*** Opening of GIVEN RECORDS ***

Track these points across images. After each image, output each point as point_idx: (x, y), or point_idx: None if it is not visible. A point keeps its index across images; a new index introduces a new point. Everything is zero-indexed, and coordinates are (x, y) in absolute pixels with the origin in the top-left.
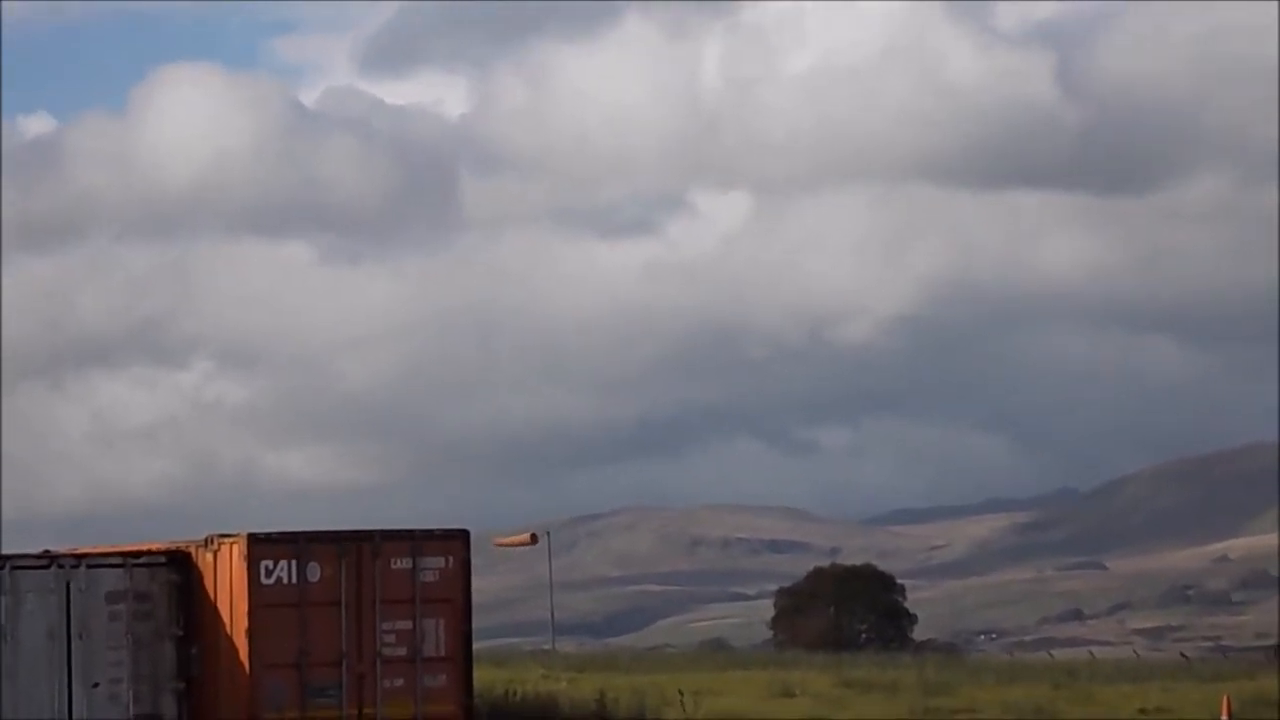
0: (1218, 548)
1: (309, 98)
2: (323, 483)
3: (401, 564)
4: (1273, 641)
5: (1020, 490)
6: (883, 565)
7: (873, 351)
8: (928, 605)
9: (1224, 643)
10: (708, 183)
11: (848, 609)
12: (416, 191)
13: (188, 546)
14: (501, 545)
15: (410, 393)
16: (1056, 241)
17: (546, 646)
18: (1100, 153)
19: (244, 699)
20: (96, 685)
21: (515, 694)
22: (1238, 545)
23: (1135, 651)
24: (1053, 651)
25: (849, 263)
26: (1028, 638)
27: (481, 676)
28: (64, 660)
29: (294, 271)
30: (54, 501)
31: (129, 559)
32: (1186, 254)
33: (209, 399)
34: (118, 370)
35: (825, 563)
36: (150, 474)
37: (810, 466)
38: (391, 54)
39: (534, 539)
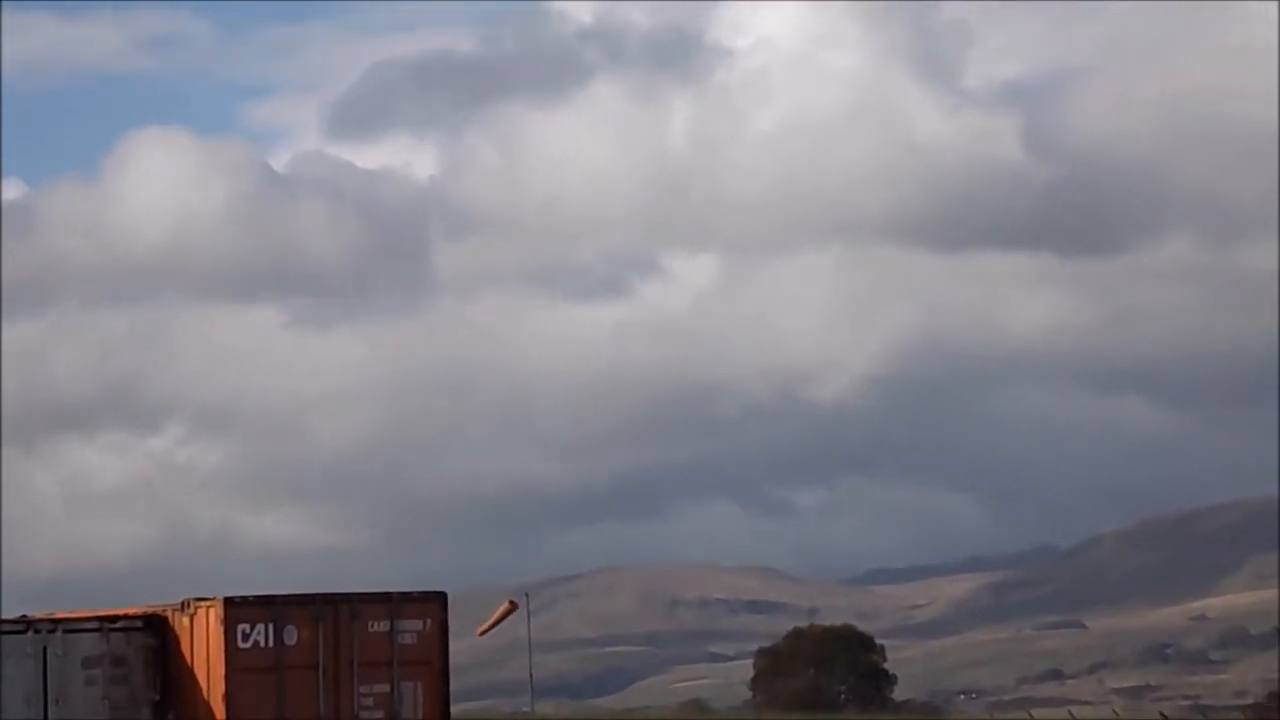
0: (1195, 606)
1: (279, 162)
2: (297, 545)
3: (379, 627)
4: (1251, 700)
5: (996, 548)
6: (862, 625)
7: (845, 410)
8: (907, 665)
9: (1203, 701)
10: (677, 243)
11: (827, 669)
12: (387, 254)
13: (164, 610)
14: (485, 632)
15: (384, 454)
16: (1024, 301)
17: (526, 709)
18: (1067, 213)
19: None
20: None
21: None
22: (1215, 604)
23: (1115, 711)
24: (1032, 711)
25: (819, 322)
26: (1007, 697)
27: None
28: None
29: (265, 335)
30: (26, 566)
31: (105, 624)
32: (1154, 314)
33: (181, 462)
34: (90, 434)
35: (804, 623)
36: (123, 538)
37: (784, 526)
38: (359, 117)
39: (513, 606)
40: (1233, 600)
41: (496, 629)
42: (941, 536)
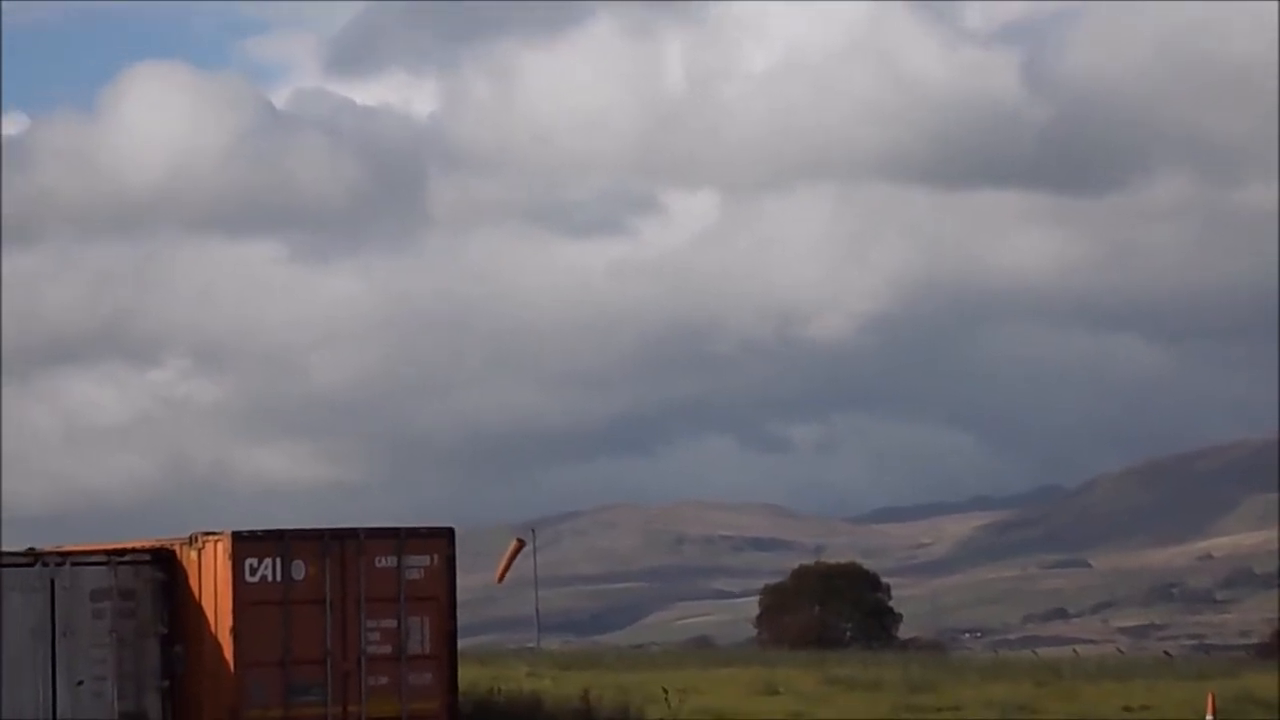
0: (1201, 546)
1: (279, 98)
2: (296, 480)
3: (386, 562)
4: (1256, 639)
5: (997, 487)
6: (867, 563)
7: (842, 348)
8: (912, 603)
9: (1208, 641)
10: (674, 181)
11: (832, 607)
12: (386, 190)
13: (172, 544)
14: (502, 575)
15: (382, 390)
16: (1022, 239)
17: (531, 644)
18: (1064, 151)
19: (228, 697)
20: (81, 683)
21: (500, 692)
22: (1221, 543)
23: (1119, 649)
24: (1037, 650)
25: (816, 260)
26: (1012, 636)
27: (466, 674)
28: (48, 658)
29: (264, 269)
30: (24, 500)
31: (113, 557)
32: (1151, 251)
33: (180, 396)
34: (87, 369)
35: (809, 560)
36: (122, 472)
37: (783, 463)
38: (356, 55)
39: (521, 544)
40: (1238, 540)
41: (511, 569)
42: (941, 475)
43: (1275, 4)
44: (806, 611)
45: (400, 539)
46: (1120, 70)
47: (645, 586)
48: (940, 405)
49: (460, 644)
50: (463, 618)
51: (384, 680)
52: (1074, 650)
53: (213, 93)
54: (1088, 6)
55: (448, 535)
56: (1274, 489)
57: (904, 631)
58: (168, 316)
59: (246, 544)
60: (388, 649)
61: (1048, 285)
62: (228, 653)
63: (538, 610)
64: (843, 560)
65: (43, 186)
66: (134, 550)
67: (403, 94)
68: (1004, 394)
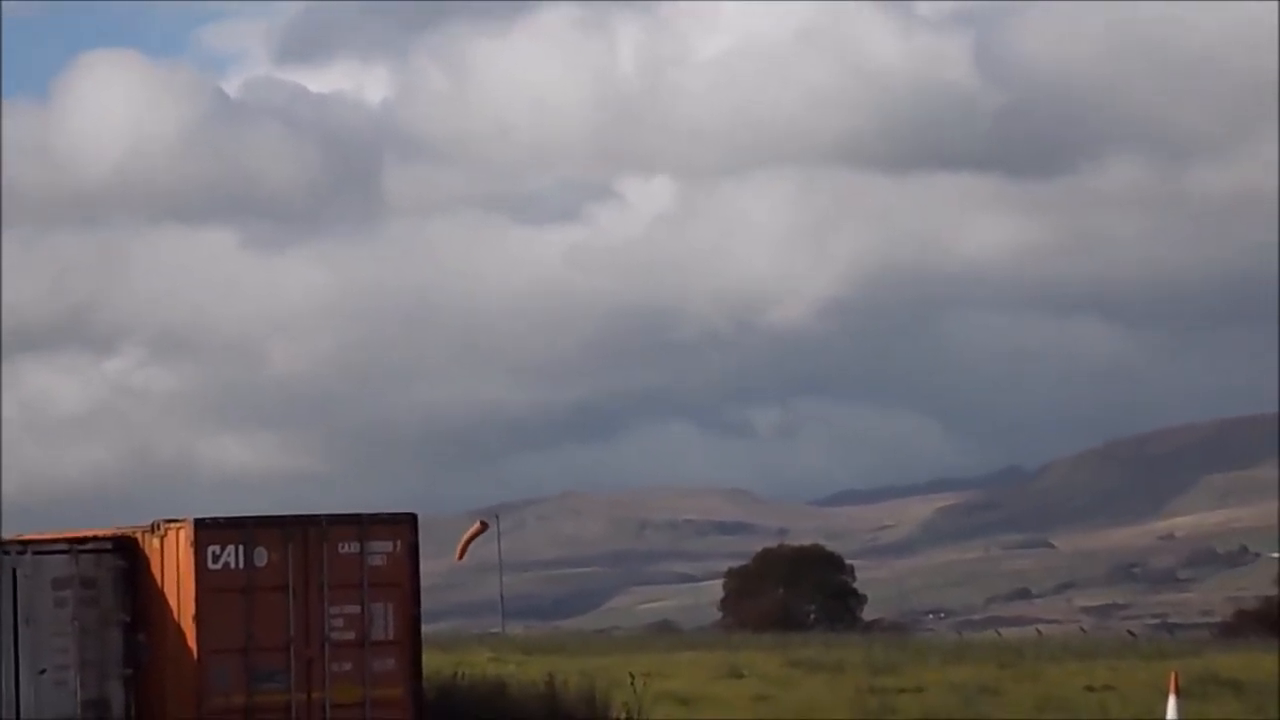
0: (1162, 525)
1: (231, 86)
2: (257, 470)
3: (349, 548)
4: (1218, 618)
5: (958, 471)
6: (831, 546)
7: (801, 335)
8: (876, 586)
9: (1170, 620)
10: (631, 169)
11: (797, 590)
12: (341, 178)
13: (134, 532)
14: (462, 554)
15: (340, 378)
16: (979, 224)
17: (495, 630)
18: (1018, 136)
19: (191, 684)
20: (43, 672)
21: (464, 677)
22: (1182, 523)
23: (1082, 629)
24: (1000, 630)
25: (774, 246)
26: (975, 617)
27: (430, 660)
28: (10, 647)
29: (220, 257)
30: None
31: (75, 545)
32: (1106, 236)
33: (139, 386)
34: (47, 358)
35: (773, 543)
36: (83, 462)
37: (745, 448)
38: (308, 43)
39: (484, 526)
40: (1200, 519)
41: (469, 549)
42: (902, 459)
43: None
44: (770, 594)
45: (363, 525)
46: (1072, 55)
47: (608, 572)
48: (900, 389)
49: (424, 630)
50: (426, 603)
51: (347, 666)
52: (1037, 630)
53: (165, 82)
54: None
55: (410, 521)
56: (1228, 468)
57: (868, 613)
58: (126, 306)
59: (209, 531)
60: (351, 635)
61: (1005, 270)
62: (191, 640)
63: (501, 595)
64: (806, 543)
65: None
66: (96, 538)
67: (356, 80)
68: (963, 378)
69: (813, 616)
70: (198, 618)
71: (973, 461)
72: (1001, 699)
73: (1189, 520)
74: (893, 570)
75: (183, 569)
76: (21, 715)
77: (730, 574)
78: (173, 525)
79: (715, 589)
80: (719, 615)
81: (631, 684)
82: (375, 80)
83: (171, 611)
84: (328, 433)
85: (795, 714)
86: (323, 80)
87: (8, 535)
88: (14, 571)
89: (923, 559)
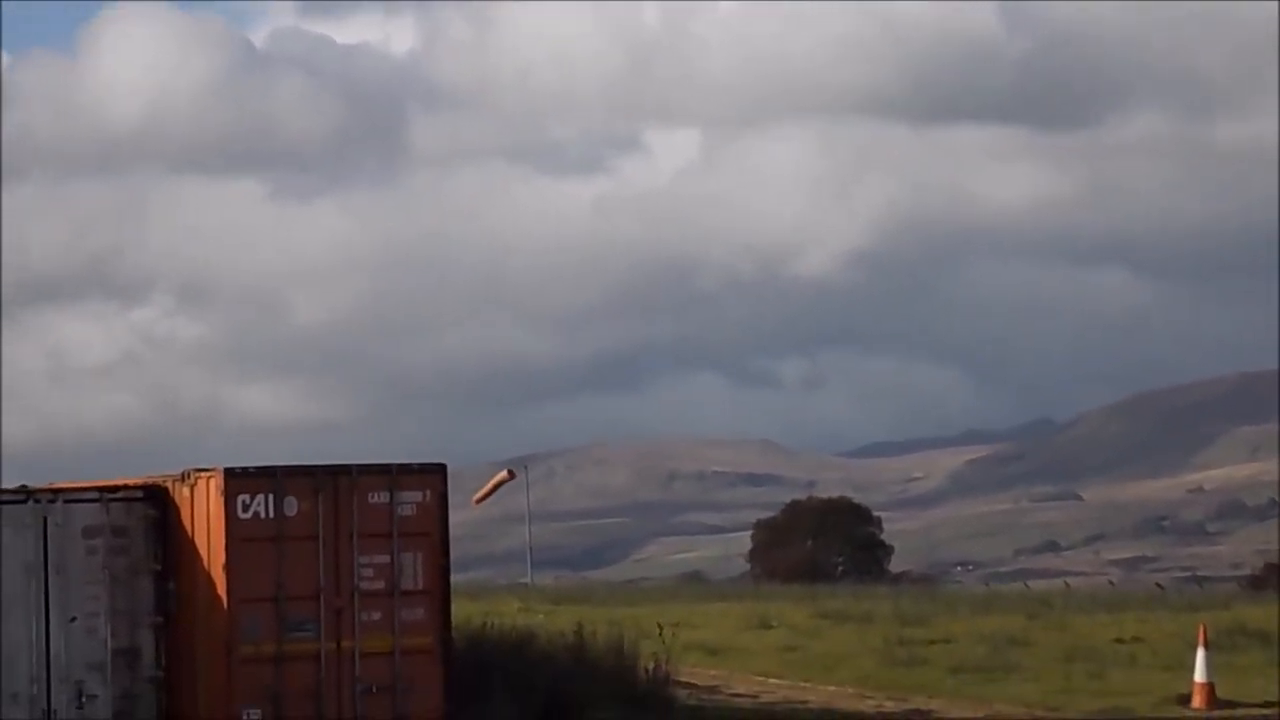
0: (1192, 478)
1: (258, 37)
2: (281, 418)
3: (379, 498)
4: (1248, 571)
5: (985, 422)
6: (859, 498)
7: (825, 286)
8: (904, 537)
9: (1199, 573)
10: (655, 120)
11: (825, 541)
12: (366, 129)
13: (164, 481)
14: (482, 500)
15: (365, 328)
16: (1003, 175)
17: (523, 580)
18: (1040, 87)
19: (221, 633)
20: (74, 620)
21: (493, 627)
22: (1212, 475)
23: (1110, 581)
24: (1028, 582)
25: (798, 197)
26: (1003, 569)
27: (459, 610)
28: (41, 595)
29: (245, 208)
30: (11, 439)
31: (105, 494)
32: (1130, 187)
33: (164, 335)
34: (72, 308)
35: (801, 495)
36: (108, 410)
37: (772, 399)
38: None
39: (511, 474)
40: (1230, 472)
41: (492, 498)
42: (929, 410)
43: None
44: (799, 546)
45: (393, 475)
46: (1096, 6)
47: (636, 522)
48: (925, 340)
49: (452, 580)
50: (454, 554)
51: (377, 616)
52: (1065, 583)
53: (191, 32)
54: None
55: (441, 471)
56: (1257, 421)
57: (896, 565)
58: (151, 255)
59: (239, 480)
60: (380, 585)
61: (1029, 220)
62: (221, 589)
63: (530, 547)
64: (834, 495)
65: (23, 124)
66: (126, 487)
67: (381, 31)
68: (989, 329)
69: (841, 568)
70: (228, 567)
71: (1000, 413)
72: (1030, 649)
73: (1218, 473)
74: (921, 522)
75: (213, 518)
76: (52, 662)
77: (759, 525)
78: (203, 474)
79: (743, 540)
80: (747, 566)
81: (660, 634)
82: (401, 31)
83: (202, 560)
84: (352, 382)
85: (824, 664)
86: (348, 31)
87: (38, 484)
88: (45, 520)
89: (951, 511)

*** Close of GIVEN RECORDS ***

ASSIGNMENT:
Output, from the data above, the lines from the line with "30: (54, 501)" to the line with "38: (391, 54)" exactly as they stand, both ends included and nothing else.

RESPONSE:
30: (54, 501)
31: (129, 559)
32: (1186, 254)
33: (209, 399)
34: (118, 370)
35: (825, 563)
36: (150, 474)
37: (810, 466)
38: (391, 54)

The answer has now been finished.